Alors oui, on peut considérer que le cadre médiéval-fantastique tolkienisant standard est un peu cheap, qu'il s'agit du plastique à tout faire d'un million de mondes interchangeables. (J'ai moi-même souvent ressenti l'agacement extrêmement bien décrit ici par Boulet et qui pourrait directement attaquer beaucoup des histoires que j'ai écrites.) Mais on doit savoir gré à Tolkien d'avoir créé ce cadre standard qui ouvre les portes du royaume de l'imagination à mille adolescents qui ne deviendront jamais écrivains mais qui ont besoin de rêver, et peut-être à un qui deviendra écrivain, quitte à rester dans ce cadre mais en en faisant quelque chose de créatif car il est bien sûr possible de dépasser le cliché. (Pour être bien clair, je ne prétends absolument pas que je fantastique soit un genre réservé aux adolescents ou jeunes adultes : je dis juste qu'il est plus facile de se mettre à écrire dans ce cadre quand on est adolescent ou jeune adulte.)
C'est intéressant, parce qu'il semble qu'il (Tolkien) ait voulu créer une mythologie de l'Angleterre, mais ce qu'il a créé est à la fois plus large (dépassant largement l'Angleterre) mais aussi différent. La distinction entre un cadre imaginaire et une mythologie cohérente est assez subtile : il est plus facile d'écrire une histoire dans un monde basé le cadre médiéval-fantastique tolkienisant que sur les mythes grecs, par exemple, ou bien sur le cycle Arthur-Lancelot-Merlin-Graal, parce que ces derniers renvoient à des histoires assez précises avec lesquelles le lecteur s'attendrait à trouver une articulation (qu'il s'agisse de Thésée ou de Perceval, on leur associe plus que des caractéristiques générales, mais des événements bien définis), alors qu'il est beaucoup plus facile d'importer quelques idées des mondes à la Tolkien sans importer toutes les histoires de la Terre du Milieu.
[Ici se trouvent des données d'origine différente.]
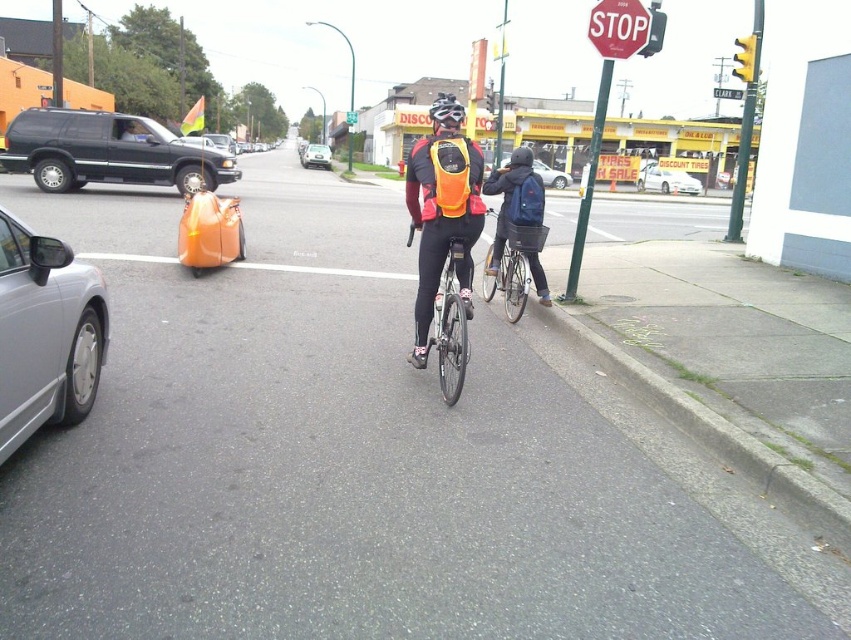
You are a delivery person who needs to carry a package that is 20 inches wide. You have a shiny metallic bicycle at center and a dark blue backpack at center. Which item can you use to carry the package without the package exceeding its width?

The dark blue backpack at center has a greater width than the shiny metallic bicycle at center, so the package can be placed in the dark blue backpack at center as it can accommodate the 20 inches width.

Looking at this image, what are the coordinates of the white glossy sedan at center?

The white glossy sedan at center is located at coordinates point (667, 180).

You are a delivery driver who needs to pass through the area where the white glossy sedan at center and the black matte bicycle helmet at center are located. Which object should you avoid hitting because it is closer to your vehicle?

The black matte bicycle helmet at center is closer to your vehicle because it has a smaller size compared to the white glossy sedan at center.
Allez savoir pourquoi : peut-être est-ce grâce à Dungeons & Dragons que se sont répandues non seulement l'idée de ce cadre générique mais aussi l'idée encore plus importante que chacun est libre de s'en emparer et d'en faire ce qu'il veut.
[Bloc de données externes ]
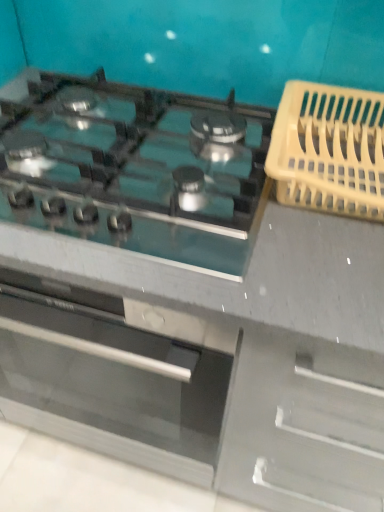
What is the approximate width of yellow plastic basket at right?

14.82 inches.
L'autre type de cadre dont on peut facilement imaginer s'emparer, c'est la science-fiction (et on peut peut-être croire que, pour moi qui avais une certaine culture scientifique déjà à quinze ans, ç'eût été plus naturel). J'ai certainement été beaucoup influencé par la trilogie originale des films Star Wars (j'ai vu l'épisode VI à sa sortie) et par la lecture du cycle Foundation d'Asimov (je ne vais pas redire ce que j'ai déjà écrit ici), et sans doute aussi, à un certain niveau, par le livre de vulgarisation scientifique Cosmos de Carl Sagan : quelle que soit la part de ces différences influences, je rêvais de civilisations galactiques, mais en même temps je voyais bien qu'il était très difficile d'écrire des histoires scientifiquement sensées dans un tel cadre. Car quels que soient les mécanismes imaginés pour contourner les obstacles évidents que présentent la finitude de la vitesse de la lumière, l'immensité des échelles d'espace et de temps impliquées, la rareté des planètes habitables et l'imagination des formes de vie extra-terrestres (ou l'explication de leur absence !), pour arriver à quelque chose de ne serait-ce que plausible scientifiquement, non seulement on devra faire d'immenses efforts d'exposition, mais en outre on arrivera certainement à un univers tellement étranger à l'expérience familière de l'auteur et du lecteur qu'il sera difficile de rentrer dedans. L'autre solution était de jeter résolument la science à la poubelle et de traiter le space opera comme on traite le médiéval-fantastique, comme un décor en plastique où on peut insérer n'importe quelle manière d'histoire, mais j'étais plus hostile à suspendre mon incrédulité scientifique de cette manière qu'en imaginant des elfes, des nains et des gnomes.